Enterprise

Companies are looking to a bot called Spoke to answer employees' questions

Key Points
  • Spoke has raised $28 million from Accel, Greylock Partners and other venture capital firms.
  • A people-operations staffer at a start-up that has adopted Spoke spends much less time answering her colleagues' questions.
Spoke's founders. From left, Pratyus Patnaik, Jay Srinivasan and David Kaneda.
Source: Spoke

At an e-commerce start-up called Tophatter, employees used to contact its people operations chief, Sana Hafeez, with questions, because she's been there for years. She would do her best to answer those questions, but that took time out of her day.

Now, all around the start-up's San Francisco headquarters there are red posters advertising the technology of another start-up, called Spoke, whose chatbot in the team communication app Slack can answer people's questions.

"I just point to the sign and say, 'Have you asked Spoke?'" Hafeez told CNBC in an interview. "Need to know how to use the printer? Ask Spoke." She said she spends much less of her time at work answering the same mundane questions. She says she can do more important things, like meeting with colleagues individually.

Word about Spoke has gotten around, and on Thursday the company said it has raised $28 million in funding.

First, when founders David Kaneda, Pratyus Patnaik and Jay Srinivasan left Google last year to work on the start-up, they took on an $8 million round led by Accel. Earlier this year they raised an additional $20 million led by Greylock Partners. Other investors include Felicis Ventures, Index Ventures, Red Dog Capital, Spider Capital and Webb Investment Network.

Part of the allure of a start-up like Spoke is that its product can be used inside Slack, as opposed to being just another stand-alone app. Messaging platforms like Slack are increasingly being used in place of email for work communication, and information is becoming more accessible to everyone on the team as a result. But in addition to Slack, Spoke is accessible as a web app, over email or even in a text message conversation.

It also helps that Spoke's technology uses artificial intelligence to figure out which existing answers in a knowledge base apply to an employee's inquiry, and then provide better answers over time as it learns from whether people tell Spoke if its answers adequately respond to their questions.

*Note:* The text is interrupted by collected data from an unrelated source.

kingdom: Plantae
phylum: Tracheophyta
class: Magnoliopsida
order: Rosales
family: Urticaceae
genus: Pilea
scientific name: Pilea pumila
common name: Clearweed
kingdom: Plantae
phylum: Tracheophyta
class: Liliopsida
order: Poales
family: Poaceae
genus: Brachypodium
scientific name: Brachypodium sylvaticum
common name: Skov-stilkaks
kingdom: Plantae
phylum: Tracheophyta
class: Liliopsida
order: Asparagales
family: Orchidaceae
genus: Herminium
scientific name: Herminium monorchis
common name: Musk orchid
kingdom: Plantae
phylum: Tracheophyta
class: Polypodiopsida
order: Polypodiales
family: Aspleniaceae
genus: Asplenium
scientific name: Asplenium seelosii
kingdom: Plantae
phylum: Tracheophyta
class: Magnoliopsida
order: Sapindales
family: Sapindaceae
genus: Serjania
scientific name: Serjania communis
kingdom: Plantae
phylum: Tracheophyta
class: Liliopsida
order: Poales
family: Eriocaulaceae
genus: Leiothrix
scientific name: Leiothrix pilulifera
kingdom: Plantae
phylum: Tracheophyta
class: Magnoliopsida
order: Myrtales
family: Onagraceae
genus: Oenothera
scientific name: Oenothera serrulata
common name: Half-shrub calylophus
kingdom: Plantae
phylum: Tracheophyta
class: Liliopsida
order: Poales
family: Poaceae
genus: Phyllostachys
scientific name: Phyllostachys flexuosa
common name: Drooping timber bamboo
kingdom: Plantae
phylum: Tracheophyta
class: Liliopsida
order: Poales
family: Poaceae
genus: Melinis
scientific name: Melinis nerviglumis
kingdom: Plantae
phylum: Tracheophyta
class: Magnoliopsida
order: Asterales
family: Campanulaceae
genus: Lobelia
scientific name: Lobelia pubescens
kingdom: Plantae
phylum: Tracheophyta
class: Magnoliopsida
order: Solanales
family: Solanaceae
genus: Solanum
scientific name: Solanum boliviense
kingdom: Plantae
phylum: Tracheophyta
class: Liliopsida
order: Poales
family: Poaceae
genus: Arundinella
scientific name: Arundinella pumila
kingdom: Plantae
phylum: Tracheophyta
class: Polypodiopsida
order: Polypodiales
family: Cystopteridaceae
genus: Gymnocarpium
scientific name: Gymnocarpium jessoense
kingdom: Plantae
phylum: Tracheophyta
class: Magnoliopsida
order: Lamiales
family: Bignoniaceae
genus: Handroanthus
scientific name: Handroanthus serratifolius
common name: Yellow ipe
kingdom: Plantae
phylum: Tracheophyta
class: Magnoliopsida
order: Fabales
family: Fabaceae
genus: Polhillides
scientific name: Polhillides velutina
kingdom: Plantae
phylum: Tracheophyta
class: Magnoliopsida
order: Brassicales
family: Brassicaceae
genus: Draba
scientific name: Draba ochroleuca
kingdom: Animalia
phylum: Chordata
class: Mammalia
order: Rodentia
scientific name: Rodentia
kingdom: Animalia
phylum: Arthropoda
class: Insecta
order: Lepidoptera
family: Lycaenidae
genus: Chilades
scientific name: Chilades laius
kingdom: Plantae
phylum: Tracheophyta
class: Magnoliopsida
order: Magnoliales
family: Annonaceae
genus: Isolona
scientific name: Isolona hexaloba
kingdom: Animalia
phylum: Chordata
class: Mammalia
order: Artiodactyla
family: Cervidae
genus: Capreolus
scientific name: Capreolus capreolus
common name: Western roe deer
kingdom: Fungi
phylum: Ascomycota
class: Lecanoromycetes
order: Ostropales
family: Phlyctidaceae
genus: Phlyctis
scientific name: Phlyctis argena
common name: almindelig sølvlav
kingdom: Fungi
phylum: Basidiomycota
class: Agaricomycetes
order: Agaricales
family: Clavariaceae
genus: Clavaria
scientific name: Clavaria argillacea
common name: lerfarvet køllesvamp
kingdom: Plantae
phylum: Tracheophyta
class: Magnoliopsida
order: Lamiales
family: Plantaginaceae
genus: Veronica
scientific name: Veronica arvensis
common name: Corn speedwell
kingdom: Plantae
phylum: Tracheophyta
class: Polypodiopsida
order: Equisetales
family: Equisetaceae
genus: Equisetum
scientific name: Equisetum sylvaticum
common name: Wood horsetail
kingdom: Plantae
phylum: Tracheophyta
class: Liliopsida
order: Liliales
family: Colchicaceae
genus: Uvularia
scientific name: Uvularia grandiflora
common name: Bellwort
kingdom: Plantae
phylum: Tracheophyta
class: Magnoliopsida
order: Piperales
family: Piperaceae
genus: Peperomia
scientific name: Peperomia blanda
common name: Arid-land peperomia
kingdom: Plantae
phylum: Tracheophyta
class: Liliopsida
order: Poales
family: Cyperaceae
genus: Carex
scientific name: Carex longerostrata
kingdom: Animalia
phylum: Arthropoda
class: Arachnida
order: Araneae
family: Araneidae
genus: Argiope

"It's basically human-curated machine learning," Srinivasan, the start-up's CEO, told CNBC. He and Patnaik arrived at Google in 2014, when the tech company acquired their previous start-up, Appurify, whose technology tested apps on real mobile devices to make sure they were working as they should. (But Srinivasan isn't the Spoke employee who's most skilled in AI. That would be chief data scientist Rajhans Samdani, who was a senior research scientist at Google before leaving to join Spoke last year. Samdani has built Spoke's learning system atop, among other things, TensorFlow, the open-source AI software that Google released under an open-source license in 2015.)

If an employee feels an answer from Spoke is insufficient, the software reaches out to admins in the right part of the company to come up with something better. The system gets better at determining the right people to field questions based on its understanding of who has answered certain kinds of questions in the past. Consumers have come to expect that sort of intelligence in apps from web companies like Facebook or Google, but in the world of enterprise software, it's not always there.

Many companies are in the habit of spending money on internal service desk software, so the company will have a way to sell revenue. Publicly traded Atlassian and ServiceNow are among the companies that sell software in the so-called service desk category.

ServiceNow has been focused on automating parts of its software with AI thanks to an acquisition announced earlier this year. But as a rule, many existing ticketing and knowledge management systems "are clunky, slow and hard to understand," as Greylock investor Jerry Chen put it in a blog post on the funding news.

And while ServiceNow typically rolls out its software inside big companies, Spoke is interested in gaining adoption among smaller companies, like Tophatter, which has 86 employees. Other early access customers include DoorDash, Neura and Turo, Srinivasan said.

Spoke, which has 20 employees — mostly in engineering — is only taking on a few early customers each week, before letting any company start using it early next year.

Hafeez doubts that Tophatter would stop using Spoke even as the e-commerce start-up keeps growing. Because if it were to give up Spoke, "we will not be disseminating information in a way that is easy, quick and accessible," she said.